The IRDye800CW fluorophore, whether subcutaneously and orally administered, exhibited high contrast between inflamed and non-inflamed joints in CAIA mice, while AF680 did not have an obvious difference between inflamed and non-inflamed joints. This contrast peaked at 48 hours after administration, as the signal measured in non-inflamed joints continued to decrease. Ex vivo histological analysis confirmed macrophage infiltration in inflamed ankles that coincided with high signal from IRDye800CW. Additionally, the researchers developed a low affinity stereoisomer of IRDye800CW to confirm the specificity of IRDye800CW. The isomer showed low signals in inflamed joints compared to IRDye800CW.
The researchers also performed analyses using a 3D COMSOL model of a human hand to determine if IRDye800CW can be used in imaging the joints of human patients with a greater tissue depth than seen in the mouse experiments. Using data from their mouse experiments, as well as available clinical data from prior imaging studies, the researchers determined that a positive result in the COMSOL model must have a tissue to background signal ratio greater than 5.5:1. IRDye800CW did achieve the 5.5:1 contrast ratio needed to be considered a positive result, however clinical studies would be needed to confirm the in silica analysis.
These published findings emphasize the importance of developing a quick and efficient screening tool for RA. By applying new molecular tools to a robust and well-characterized disease model such as CAIA, the researchers have developed a novel method that can aid in the early diagnosis of RA in a cost-effective way.
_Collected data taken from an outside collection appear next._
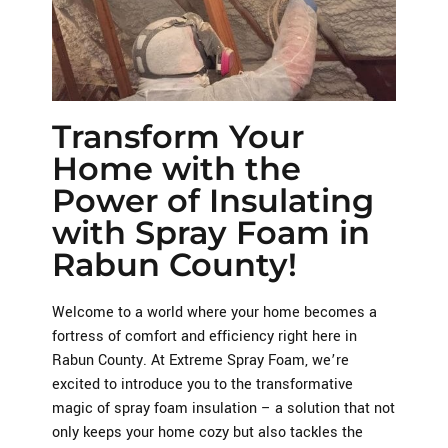
Transform Your
Home with the
Power of Insulating
with Spray Foam in
Rabun County!
Welcome to a world where your home becomes a
fortress of comfort and efficiency right here in
Rabun County. At Extreme Spray Foam, we’re
excited to introduce you to the transformative
magic of spray foam insulation – a solution that not
only keeps your home cozy but also tackles the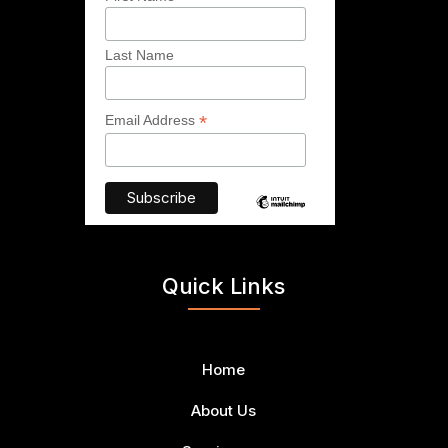
Last Name
*
Email Address
Quick Links
Home
About Us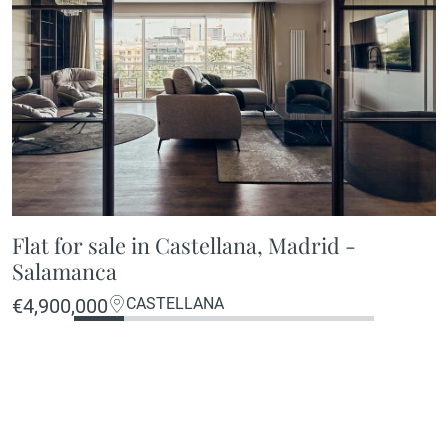
Flat for sale in Castellana, Madrid -
Salamanca
€4,900,000
CASTELLANA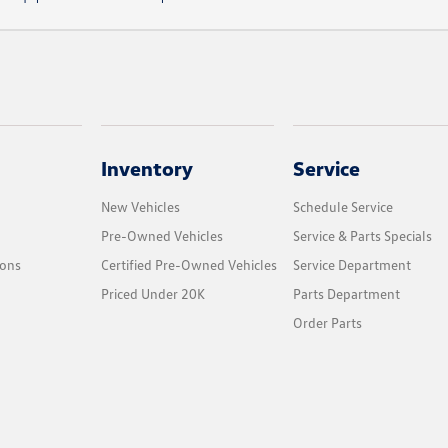
Inventory
Service
New Vehicles
Schedule Service
Pre-Owned Vehicles
Service & Parts Specials
ions
Certified Pre-Owned Vehicles
Service Department
Priced Under 20K
Parts Department
Order Parts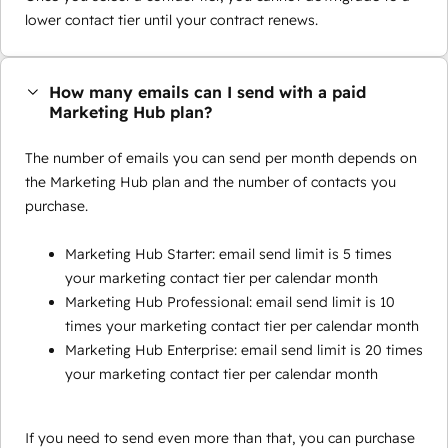
lower contact tier until your contract renews.
How many emails can I send with a paid
Marketing Hub plan?
The number of emails you can send per month depends on
the Marketing Hub plan and the number of contacts you
purchase.
Marketing Hub Starter: email send limit is 5 times
your marketing contact tier per calendar month
Marketing Hub Professional: email send limit is 10
times your marketing contact tier per calendar month
Marketing Hub Enterprise: email send limit is 20 times
your marketing contact tier per calendar month
If you need to send even more than that, you can purchase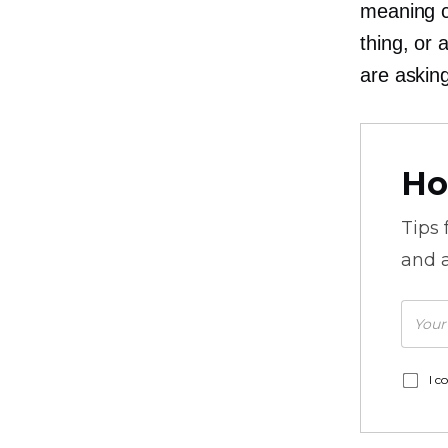
meaning c
thing, or
are askin
Ho
Tips
and a
I c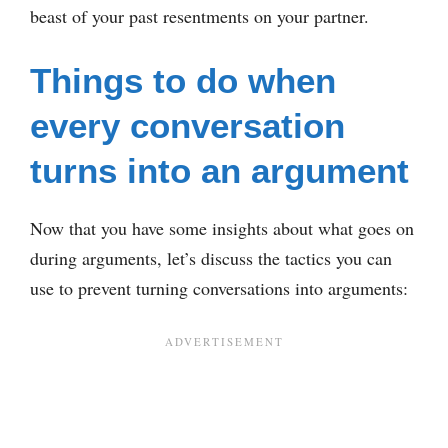
beast of your past resentments on your partner.
Things to do when
every conversation
turns into an argument
Now that you have some insights about what goes on
during arguments, let’s discuss the tactics you can
use to prevent turning conversations into arguments: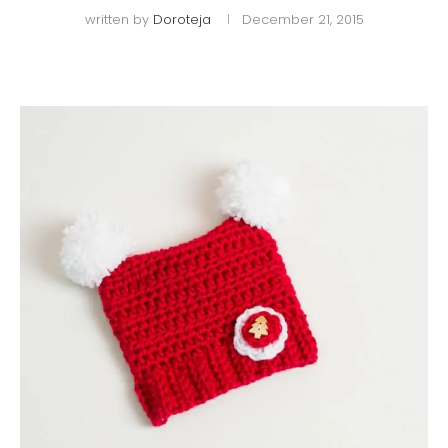
written by
Doroteja
December 21, 2015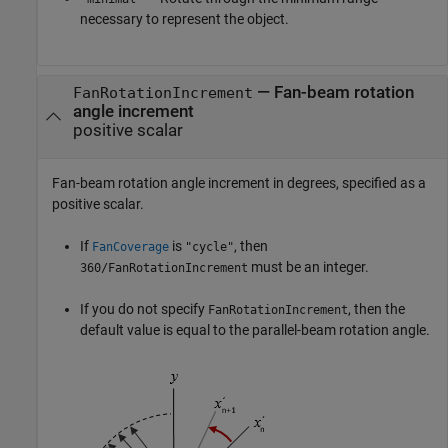
necessary to represent the object.
—
Fan-beam rotation
FanRotationIncrement
angle increment
positive scalar
Fan-beam rotation angle increment in degrees, specified as a
positive scalar.
If
is
, then
FanCoverage
"cycle"
must be an integer.
360/FanRotationIncrement
If you do not specify
, then the
FanRotationIncrement
default value is equal to the parallel-beam rotation angle.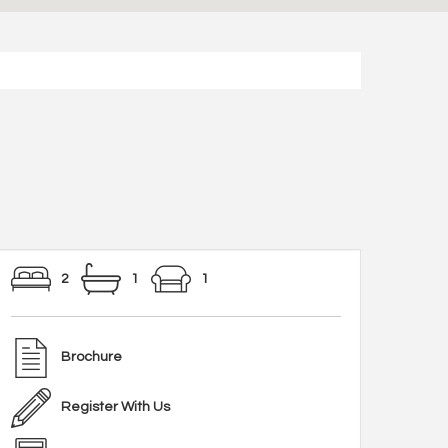
2
1
1
Brochure
Register With Us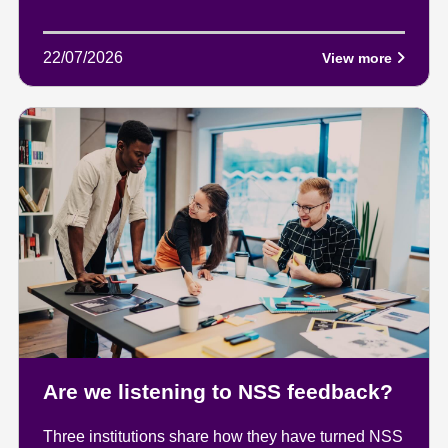
22/07/2026
View more
Are we listening to NSS feedback?
Three institutions share how they have turned NSS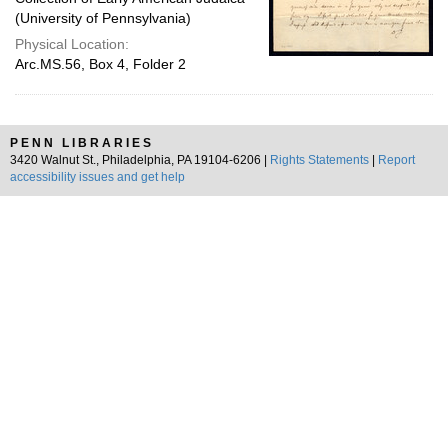
(University of Pennsylvania)
Physical Location:
Arc.MS.56, Box 4, Folder 2
PENN LIBRARIES
3420 Walnut St., Philadelphia, PA 19104-6206 |
Rights Statements
|
Report
accessibility issues and get help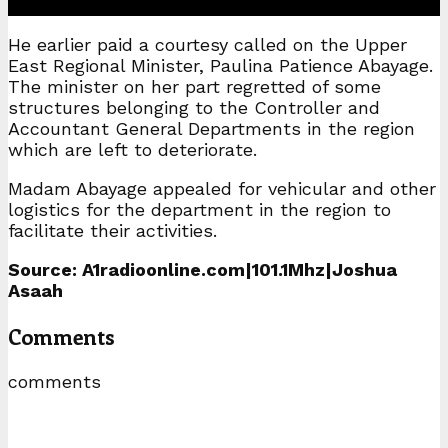
He earlier paid a courtesy called on the Upper
East Regional Minister, Paulina Patience Abayage.
The minister on her part regretted of some
structures belonging to the Controller and
Accountant General Departments in the region
which are left to deteriorate.
Madam Abayage appealed for vehicular and other
logistics for the department in the region to
facilitate their activities.
Source: A1radioonline.com|101.1Mhz|Joshua
Asaah
Comments
comments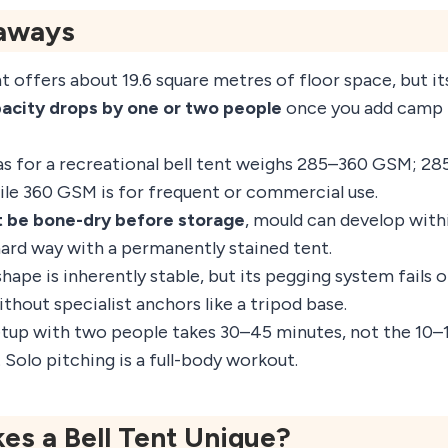
aways
t offers about 19.6 square metres of floor space, but i
pacity drops by one or two people
once you add camp b
as for a recreational bell tent weighs 285–360 GSM; 28
ile 360 GSM is for frequent or commercial use.
 be bone-dry before storage
, mould can develop withi
hard way with a permanently stained tent.
hape is inherently stable, but its pegging system fails
thout specialist anchors like a tripod base.
etup with two people takes 30–45 minutes, not the 10
 Solo pitching is a full-body workout.
s a Bell Tent Unique?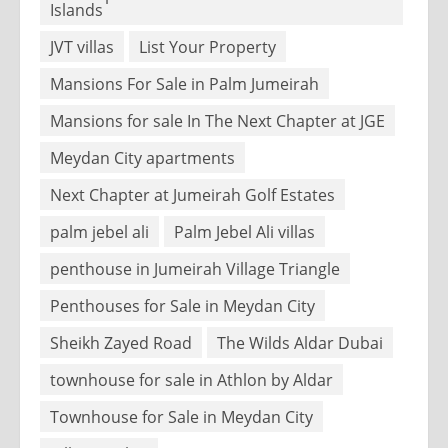
Islands
JVT villas
List Your Property
Mansions For Sale in Palm Jumeirah
Mansions for sale In The Next Chapter at JGE
Meydan City apartments
Next Chapter at Jumeirah Golf Estates
palm jebel ali
Palm Jebel Ali villas
penthouse in Jumeirah Village Triangle
Penthouses for Sale in Meydan City
Sheikh Zayed Road
The Wilds Aldar Dubai
townhouse for sale in Athlon by Aldar
Townhouse for Sale in Meydan City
Since OMI diagnosis protocols would be more widely available and cheaper than MRI, a wider range of health care providers could use it to screen arthralgia patients for RA risk. OMI also requires a shorter testing time than MRIs, making it more suitable as a screening test. Thus, OMI using an imaging probe specific to RA biomarkers, like IRDye800CW, could provide a cost-effective way to enhance the ability of rheumatologists to diagnose RA in its early stages and improve patient outcomes.